Hal böyle olunca; Mahkemece, öncelikle, vefat eden müdahil ...’in tüm mirasçılarına davetiye tebliğ edilip, bu kişiler davadan haberdar edilmeli, bu şekilde aktif dava ehliyetindeki eksiklik giderildikten sonra işin esasına girilerek hüküm kurulmalıdır. Mahkemece, bu husus gözetilmeksizin, aktif dava ehliyetindeki eksiklik giderilmeden hüküm kurulması isabetsiz olduğu gibi, 6100 sayılı HMK"nın, "hükmün kapsamı" başlığını taşıyan 297. maddesinin (b) bendinde tarafların ve davaya katılanların kimlikleri ile T.C. kimlik numarası, varsa kanuni temsilci ve vekillerinin ad soyadları ile adreslerinin de kararda yer alması gerektiği hükmüne yer verilmiş olup, bu Yasa hükmüne göre tarafların ve davaya katılanların kimlikleri ile varsa kanuni temsilci ve vekillerinin ad ve soyadları ile adreslerinin karar başlığında gösterilmesi zorunlu olduğu halde, vefat eden müdahil ...’in tüm mirasçılarının karar başlığında gösterilmemiş olması ve kendilerine gerekçeli karar tebliğ edilmemesi dahi isabetsiz olup, temyiz itirazlarının açıklanan nedenlerle yerinde bulunduğundan kabulüyle çekişmeli 237, 238, 239, 240, 241, 242 ve 245 sayılı taşınamazlara ilişkin hükmün BOZULMASINA, bozma nedenine göre sair yönlerin incelenmesine şimdilik yer olmadığına,
2- Çekişmeli 225, 226 ve 227 parsel sayılı taşınmazlar hakkındaki hükme yönelik temyiz itirazlarının incelenmesine gelince; Mahkemece, davacı ..."nin dava konusu 225, 226 ve 227 parsel sayılı taşınmazlara yönelik davasının pasif husumet yokluğu nedeniyle reddine karar verilmiş ise de, birleşen 1979/944 Esas sayılı dava dosyasında davacı ... tarafından, davalı olarak gösterilen ... ve ...’ın çekişmeli taşınmazlarda tespit maliki oldukları ve dolayısıyla da davacı tarafından husumetin doğru yöneltildiği ve anılan davalıların davada pasif husumet ehliyetlerinin bulunduğu anlaşılmaktadır.

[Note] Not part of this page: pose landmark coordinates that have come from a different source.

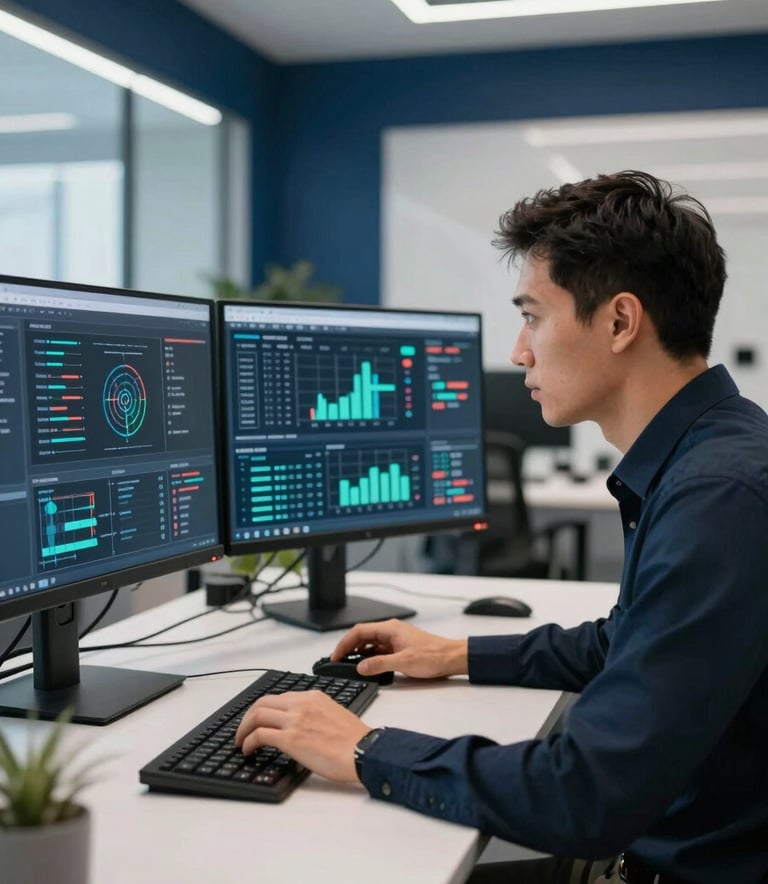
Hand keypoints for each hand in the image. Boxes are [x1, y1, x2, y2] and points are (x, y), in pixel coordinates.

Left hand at [235, 691, 370, 782]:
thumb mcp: (334, 714)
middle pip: (262, 702)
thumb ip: (315, 713)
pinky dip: (248, 741)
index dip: (263, 709)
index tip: (258, 720)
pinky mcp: (291, 739)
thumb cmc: (354, 740)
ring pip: (257, 715)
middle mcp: (302, 704)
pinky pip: (259, 735)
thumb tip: (301, 725)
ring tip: (241, 741)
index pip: (279, 697)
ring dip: (244, 729)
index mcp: (313, 697)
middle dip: (248, 717)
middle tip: (243, 730)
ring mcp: (295, 720)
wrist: (363, 751)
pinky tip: (248, 750)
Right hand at [331, 618, 467, 679]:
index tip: (335, 655)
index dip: (344, 643)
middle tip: (338, 661)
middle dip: (349, 647)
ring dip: (359, 652)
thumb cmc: (433, 656)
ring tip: (350, 664)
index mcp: (390, 629)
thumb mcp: (403, 662)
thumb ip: (379, 664)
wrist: (452, 658)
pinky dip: (370, 656)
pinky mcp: (400, 647)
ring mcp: (396, 638)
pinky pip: (379, 649)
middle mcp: (391, 631)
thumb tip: (360, 667)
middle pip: (363, 636)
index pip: (359, 631)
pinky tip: (368, 666)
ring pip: (371, 643)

Hal böyle olunca; Mahkemece işin esası hakkında toplanmış ve toplanacak tüm deliller birlikte değerlendirilmek suretiyle bir hüküm kurulması gerekirken, yazılı şekilde karar verilmesi isabetsiz olup, temyiz itirazları açıklanan nedenlerle yerinde bulunduğundan kabulüyle BOZULMASINA, bozma nedenine göre ve temyiz eden ... mirasçı...’un temyiz itirazlarının birlikte değerlendirilmesi gerektiğinden, sair hususların şimdilik incelenmesine yer olmadığına, peşin yatırılan temyiz karar harcının talep halinde temyiz edenlere ayrı ayrı iadesine, yasal koşullar gerçekleştiğinde kararın tebliğinden itibaren 15 gün içinde karar düzeltme yolu açık olmak üzere, 27.01.2021 gününde oybirliği ile karar verildi.